Put in the oven at 180° for 25 minutes and it’s ready. Let it cool before cutting, the slices will be more precise.
Who said Quartirolo Lombardo cheese can’t be used for dessert? Well, they have surely never tasted this fantastic cheesecake, delicate and fresh!
For the base you can use your favourite cookies, crumbled and combined with melted butter. The proportion is 70 gr of butter per 150 gr of biscuits, but it also depends on the quality of the cookies. If they’re pretty dry you might need some extra butter.
Transfer the mix to a pan for 6 people, compact it with the back of a spoon and put in the fridge for at least half an hour.
In the meantime prepare the custard: combine 300 gr of Quartirolo Lombardo cheese, 100 gr of ricotta cheese and 150 gr of granulated sugar. Whip 200 gr of cream until stiff and add to the mixture, stirring from the bottom upwards.
Pour everything into the mold with the cookies, level the surface and put again in the fridge for at least 6 hours. You can pair the cheesecake with a strawberry coulis, some diced peaches, berries, caramel or chocolate sauce or pistachio grains.

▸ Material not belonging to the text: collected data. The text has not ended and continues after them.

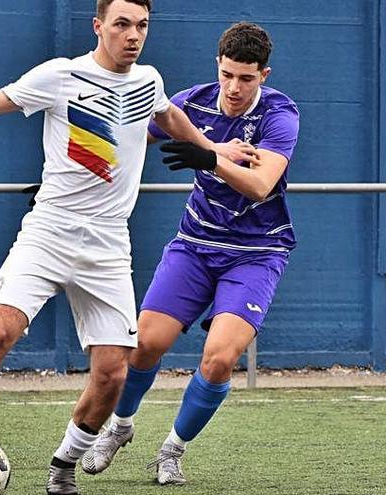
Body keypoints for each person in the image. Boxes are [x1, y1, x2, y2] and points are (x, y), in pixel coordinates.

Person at [0, 2, 256, 494]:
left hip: (107, 245)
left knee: (112, 374)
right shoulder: (62, 75)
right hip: (50, 231)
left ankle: (62, 468)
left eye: (142, 25)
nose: (133, 35)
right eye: (122, 24)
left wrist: (215, 151)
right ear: (99, 26)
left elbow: (171, 118)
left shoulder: (148, 80)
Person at [80, 22, 300, 486]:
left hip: (255, 253)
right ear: (217, 68)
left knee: (219, 359)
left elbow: (262, 186)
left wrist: (210, 157)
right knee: (143, 344)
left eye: (246, 78)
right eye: (227, 75)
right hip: (195, 245)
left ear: (264, 74)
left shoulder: (279, 115)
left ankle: (171, 450)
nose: (234, 88)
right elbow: (128, 138)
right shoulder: (192, 102)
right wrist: (70, 179)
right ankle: (119, 429)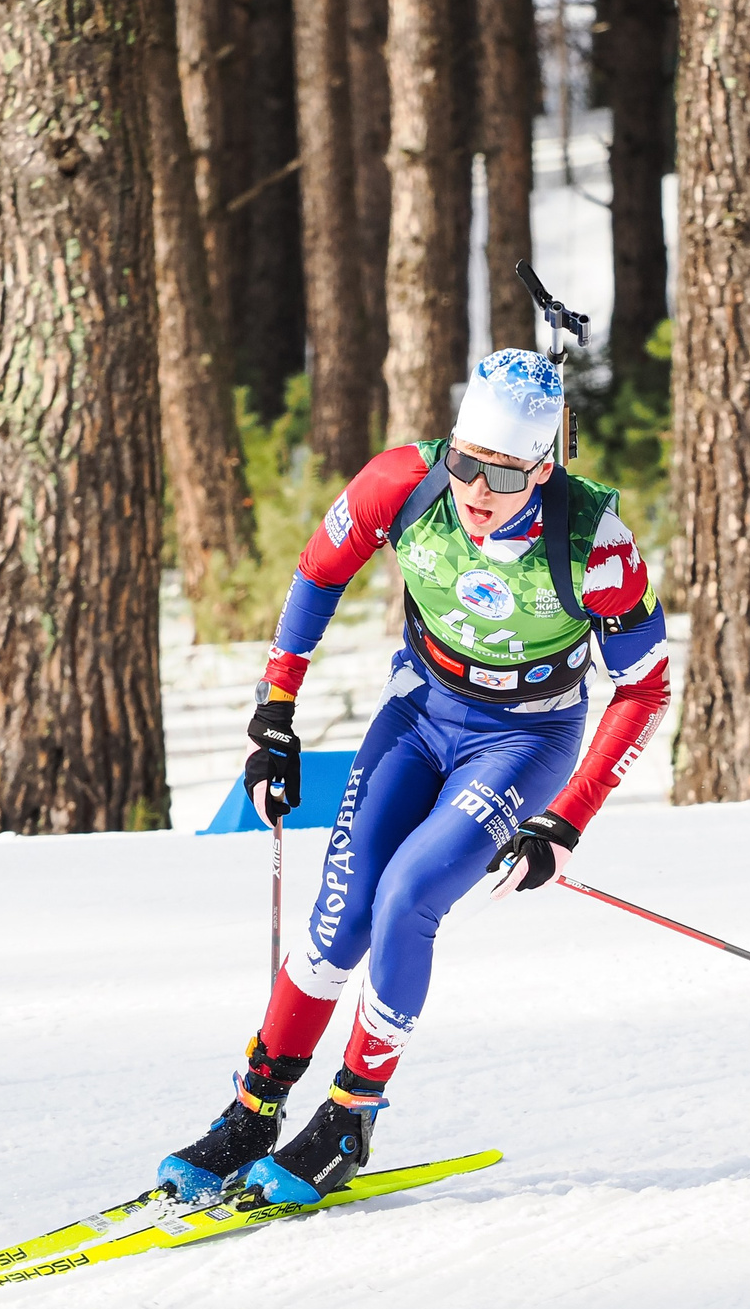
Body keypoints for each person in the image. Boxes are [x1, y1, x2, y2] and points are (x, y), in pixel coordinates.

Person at [158, 348, 670, 1206]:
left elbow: (646, 685)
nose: (476, 488)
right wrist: (275, 712)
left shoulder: (593, 544)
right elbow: (318, 574)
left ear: (543, 468)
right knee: (340, 911)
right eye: (466, 460)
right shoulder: (403, 482)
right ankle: (253, 1110)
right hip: (420, 708)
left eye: (504, 475)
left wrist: (567, 818)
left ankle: (350, 1114)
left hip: (525, 738)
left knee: (406, 898)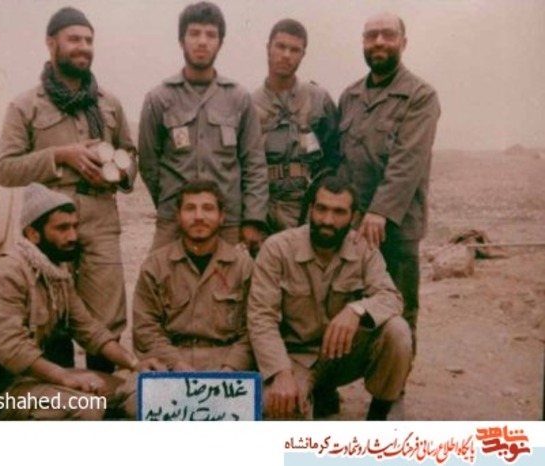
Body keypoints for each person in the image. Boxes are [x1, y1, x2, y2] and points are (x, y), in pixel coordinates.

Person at [0, 7, 136, 373]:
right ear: (51, 43)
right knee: (51, 317)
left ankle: (102, 398)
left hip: (101, 220)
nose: (83, 47)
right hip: (48, 226)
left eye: (88, 40)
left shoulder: (109, 103)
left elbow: (130, 155)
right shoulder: (26, 106)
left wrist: (118, 172)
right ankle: (60, 397)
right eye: (74, 39)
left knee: (106, 320)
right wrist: (61, 156)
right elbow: (5, 169)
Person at [0, 184, 163, 420]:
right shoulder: (5, 274)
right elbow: (12, 350)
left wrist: (135, 364)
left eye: (75, 226)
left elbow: (90, 330)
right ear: (32, 234)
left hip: (38, 382)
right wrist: (67, 378)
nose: (73, 236)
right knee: (85, 407)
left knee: (136, 392)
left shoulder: (56, 273)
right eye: (62, 228)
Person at [247, 176, 412, 420]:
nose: (327, 220)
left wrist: (357, 310)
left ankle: (378, 417)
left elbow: (391, 297)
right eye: (321, 209)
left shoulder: (363, 248)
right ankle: (315, 397)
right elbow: (261, 318)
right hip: (295, 357)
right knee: (277, 407)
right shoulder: (277, 248)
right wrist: (280, 373)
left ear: (353, 217)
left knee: (397, 331)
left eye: (338, 212)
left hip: (342, 355)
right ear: (310, 210)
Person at [337, 13, 441, 355]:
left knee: (398, 311)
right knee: (351, 307)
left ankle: (395, 381)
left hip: (397, 227)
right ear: (363, 43)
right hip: (352, 227)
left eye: (388, 35)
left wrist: (380, 211)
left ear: (403, 43)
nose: (379, 42)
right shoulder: (350, 97)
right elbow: (341, 162)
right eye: (371, 36)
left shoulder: (420, 96)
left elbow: (408, 161)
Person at [138, 1, 269, 254]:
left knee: (231, 278)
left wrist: (252, 219)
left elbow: (253, 162)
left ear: (220, 42)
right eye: (194, 33)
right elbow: (148, 163)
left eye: (211, 35)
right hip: (174, 220)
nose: (202, 42)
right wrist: (172, 202)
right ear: (181, 40)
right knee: (158, 275)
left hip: (226, 221)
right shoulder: (159, 98)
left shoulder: (238, 98)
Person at [133, 179, 254, 372]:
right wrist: (175, 364)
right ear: (178, 216)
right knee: (130, 390)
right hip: (169, 365)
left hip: (227, 365)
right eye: (190, 208)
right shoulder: (155, 266)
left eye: (208, 208)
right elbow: (145, 328)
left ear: (221, 216)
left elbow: (254, 328)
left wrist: (231, 368)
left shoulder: (244, 267)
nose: (199, 216)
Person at [252, 19, 339, 233]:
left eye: (294, 50)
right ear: (268, 48)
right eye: (280, 46)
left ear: (303, 54)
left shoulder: (318, 99)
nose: (286, 55)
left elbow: (335, 155)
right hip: (263, 206)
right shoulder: (249, 105)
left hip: (307, 206)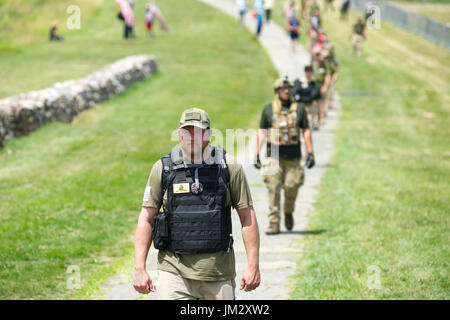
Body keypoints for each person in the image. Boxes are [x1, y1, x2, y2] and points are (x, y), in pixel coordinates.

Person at [133, 108, 261, 300]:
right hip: (174, 272)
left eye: (199, 131)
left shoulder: (228, 167)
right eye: (187, 131)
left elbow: (247, 218)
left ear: (209, 134)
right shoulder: (164, 168)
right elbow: (146, 218)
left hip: (218, 274)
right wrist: (139, 268)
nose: (192, 137)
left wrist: (253, 266)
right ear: (179, 135)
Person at [254, 77, 315, 235]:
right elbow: (262, 132)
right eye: (283, 88)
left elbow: (306, 130)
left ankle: (288, 212)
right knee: (273, 188)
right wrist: (256, 153)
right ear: (277, 91)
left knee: (291, 187)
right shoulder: (268, 109)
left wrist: (310, 152)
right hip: (274, 156)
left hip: (294, 158)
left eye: (289, 88)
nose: (287, 91)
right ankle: (274, 222)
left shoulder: (299, 109)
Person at [293, 66, 322, 130]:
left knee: (308, 124)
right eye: (307, 71)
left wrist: (321, 115)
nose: (308, 73)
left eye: (309, 71)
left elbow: (318, 99)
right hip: (300, 105)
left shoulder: (314, 84)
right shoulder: (298, 82)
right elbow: (293, 93)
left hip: (310, 105)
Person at [311, 47, 332, 126]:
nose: (317, 56)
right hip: (313, 85)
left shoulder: (324, 64)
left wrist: (325, 86)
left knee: (321, 103)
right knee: (314, 104)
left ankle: (321, 118)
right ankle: (315, 120)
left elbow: (327, 75)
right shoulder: (312, 64)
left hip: (321, 84)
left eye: (319, 54)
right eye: (316, 54)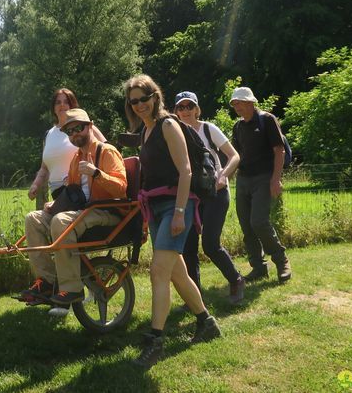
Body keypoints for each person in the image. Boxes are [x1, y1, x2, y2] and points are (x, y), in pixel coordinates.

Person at [124, 75, 221, 370]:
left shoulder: (168, 124)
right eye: (134, 101)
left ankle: (155, 340)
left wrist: (180, 212)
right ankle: (207, 322)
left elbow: (186, 171)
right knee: (177, 273)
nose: (140, 105)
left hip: (175, 207)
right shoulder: (146, 131)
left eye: (144, 98)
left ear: (156, 96)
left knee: (158, 272)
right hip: (155, 208)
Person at [20, 108, 127, 306]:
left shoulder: (106, 151)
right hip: (84, 212)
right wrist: (56, 203)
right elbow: (72, 189)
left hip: (108, 212)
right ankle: (48, 281)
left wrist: (97, 174)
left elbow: (121, 188)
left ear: (90, 126)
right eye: (69, 131)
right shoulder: (77, 158)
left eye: (78, 128)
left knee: (62, 221)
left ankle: (71, 289)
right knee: (33, 218)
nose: (74, 134)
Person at [174, 91, 245, 305]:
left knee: (210, 244)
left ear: (197, 109)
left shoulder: (208, 129)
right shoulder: (173, 134)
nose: (185, 111)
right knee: (187, 246)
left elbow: (234, 156)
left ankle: (236, 280)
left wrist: (223, 175)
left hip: (215, 192)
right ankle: (195, 298)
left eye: (189, 106)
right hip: (191, 195)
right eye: (181, 107)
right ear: (175, 111)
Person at [230, 87, 292, 283]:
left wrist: (275, 179)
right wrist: (225, 177)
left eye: (239, 102)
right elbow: (236, 156)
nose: (236, 106)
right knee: (247, 226)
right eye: (234, 103)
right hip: (243, 180)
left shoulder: (267, 120)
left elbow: (279, 151)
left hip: (264, 178)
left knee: (259, 222)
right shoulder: (238, 127)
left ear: (250, 102)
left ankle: (281, 261)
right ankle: (258, 267)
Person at [28, 88, 106, 201]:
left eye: (66, 102)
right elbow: (44, 169)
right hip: (57, 194)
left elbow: (106, 150)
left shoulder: (86, 127)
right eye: (58, 102)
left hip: (80, 191)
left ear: (72, 106)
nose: (62, 105)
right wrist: (35, 185)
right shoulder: (48, 134)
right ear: (53, 108)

Quartirolo Lombardo cheese is as good as it is easy to use in the kitchen, a true wild card to always have in the fridge to enrich every dish with taste and creativity.
These are just a few simple and tasty ideas, but the list of dishes you can make with Quartirolo cheese is potentially endless. Appetizers, first and second courses and desserts, where will you start?